Is maxmemory the Maximum Value of Used Memory?

Last updated 18, Apr 2024

Question

When configured, is maxmemory the maximum amount of memory that Redis can use?

Answer

maxmemory is not the exact maximum amount of memory that a Redis instance can use. Each new command may add data to the database even if the memory usage exceeds maxmemory. However, Redis will start evicting keys according to the policy that is configured, depending on the type of key (persistent or volatile) and on the algorithm used (LRU or LFU). Refer to the different eviction policies in the documentation. Follows an overview of the algorithm that is triggered when the maxmemory threshold is exceeded.

  • Keys to be evicted are found using random sampling, this determines an approximation of how the LRU and LFU are implemented
  • A few good candidate keys are sampled (5-10)
  • The oldest of them is evicted

A description of the algorithm is available in the evict.c source code file.

/* LRU approximation algorithm
 *
 * Redis uses an approximation of the LRU algorithm that runs in constant
 * memory. Every time there is a key to expire, we sample N keys (with
 * N very small, usually in around 5) to populate a pool of best keys to
 * evict of M keys (the pool size is defined by EVPOOL_SIZE).
 *
 * The N keys sampled are added in the pool of good keys to expire (the one
 * with an old access time) if they are better than one of the current keys
 * in the pool.
 *
 * After the pool is populated, the best key we have in the pool is expired.
 * However note that we don't remove keys from the pool when they are deleted
 * so the pool may contain keys that no longer exist.
 *
 * When we try to evict a key, and all the entries in the pool don't exist
 * we populate it again. This time we'll be sure that the pool has at least
 * one key that can be evicted, if there is at least one key that can be
 * evicted in the whole database. */

The approximation of the eviction algorithm is justified by the need to balance latency and memory usage well. Consider such factors when doing sizing considerations. Heavy traffic may put pressure on the memory usage, and cause OOM issues for the Redis Server processes.

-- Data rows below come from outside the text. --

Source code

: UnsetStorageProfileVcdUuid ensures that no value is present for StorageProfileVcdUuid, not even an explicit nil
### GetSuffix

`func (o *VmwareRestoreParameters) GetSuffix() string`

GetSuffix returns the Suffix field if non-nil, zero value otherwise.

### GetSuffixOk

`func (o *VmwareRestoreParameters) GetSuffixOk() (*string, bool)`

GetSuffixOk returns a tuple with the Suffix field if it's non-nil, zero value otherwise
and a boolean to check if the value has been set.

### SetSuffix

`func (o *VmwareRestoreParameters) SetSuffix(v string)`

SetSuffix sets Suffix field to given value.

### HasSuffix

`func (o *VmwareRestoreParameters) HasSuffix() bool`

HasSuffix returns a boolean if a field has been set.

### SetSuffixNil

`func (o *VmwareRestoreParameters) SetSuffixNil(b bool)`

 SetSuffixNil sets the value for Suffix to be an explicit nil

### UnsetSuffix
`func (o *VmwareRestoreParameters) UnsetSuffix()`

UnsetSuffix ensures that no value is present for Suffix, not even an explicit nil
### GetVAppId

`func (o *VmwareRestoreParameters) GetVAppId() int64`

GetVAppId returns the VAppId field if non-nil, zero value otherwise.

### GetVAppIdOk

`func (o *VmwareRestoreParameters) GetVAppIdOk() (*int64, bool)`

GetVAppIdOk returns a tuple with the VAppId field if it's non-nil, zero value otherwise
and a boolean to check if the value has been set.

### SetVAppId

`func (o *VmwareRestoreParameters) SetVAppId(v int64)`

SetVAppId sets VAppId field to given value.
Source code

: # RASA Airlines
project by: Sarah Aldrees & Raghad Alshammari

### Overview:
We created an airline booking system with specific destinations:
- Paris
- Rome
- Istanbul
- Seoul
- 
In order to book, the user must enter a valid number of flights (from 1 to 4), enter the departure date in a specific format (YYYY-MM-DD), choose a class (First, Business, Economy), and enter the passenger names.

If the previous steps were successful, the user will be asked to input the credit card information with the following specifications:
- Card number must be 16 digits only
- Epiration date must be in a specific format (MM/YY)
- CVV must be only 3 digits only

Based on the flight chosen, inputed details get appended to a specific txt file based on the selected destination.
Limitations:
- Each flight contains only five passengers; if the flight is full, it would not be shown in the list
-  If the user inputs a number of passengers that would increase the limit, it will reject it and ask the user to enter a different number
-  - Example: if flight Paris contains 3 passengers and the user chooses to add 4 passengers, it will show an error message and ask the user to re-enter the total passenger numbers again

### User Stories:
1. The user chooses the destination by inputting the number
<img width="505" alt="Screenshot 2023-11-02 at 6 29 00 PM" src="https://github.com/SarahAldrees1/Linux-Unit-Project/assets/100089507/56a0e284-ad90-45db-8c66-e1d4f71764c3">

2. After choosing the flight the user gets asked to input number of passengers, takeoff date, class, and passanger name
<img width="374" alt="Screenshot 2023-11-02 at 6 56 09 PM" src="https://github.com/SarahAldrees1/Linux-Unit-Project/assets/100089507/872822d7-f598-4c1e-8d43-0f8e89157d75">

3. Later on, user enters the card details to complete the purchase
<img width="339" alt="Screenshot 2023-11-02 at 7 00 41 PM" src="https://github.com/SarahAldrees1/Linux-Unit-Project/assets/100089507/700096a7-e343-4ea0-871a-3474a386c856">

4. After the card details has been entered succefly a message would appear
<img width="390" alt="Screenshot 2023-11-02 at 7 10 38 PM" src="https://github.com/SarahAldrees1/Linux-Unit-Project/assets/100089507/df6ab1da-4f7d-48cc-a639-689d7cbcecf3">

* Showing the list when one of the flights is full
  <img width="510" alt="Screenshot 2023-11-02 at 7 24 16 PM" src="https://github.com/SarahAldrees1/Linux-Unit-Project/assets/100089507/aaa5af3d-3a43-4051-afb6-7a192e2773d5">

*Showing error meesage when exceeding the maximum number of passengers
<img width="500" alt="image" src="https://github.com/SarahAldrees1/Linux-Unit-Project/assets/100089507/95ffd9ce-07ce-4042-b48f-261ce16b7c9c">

Make sure to benchmark a realistic workload to confirm the memory usage is within acceptable values, this will avoid OOM killer problems. A good conservative rule of thumb is to keep 20% of free memory available in the system beyond the configured maxmemory. It is also possible to test more aggressive eviction policies by using a custom configuration; check configuration parameters such as maxmemory-samples or maxmemory-eviction-tenacity. Refer to the configuration file for a description of such parameters.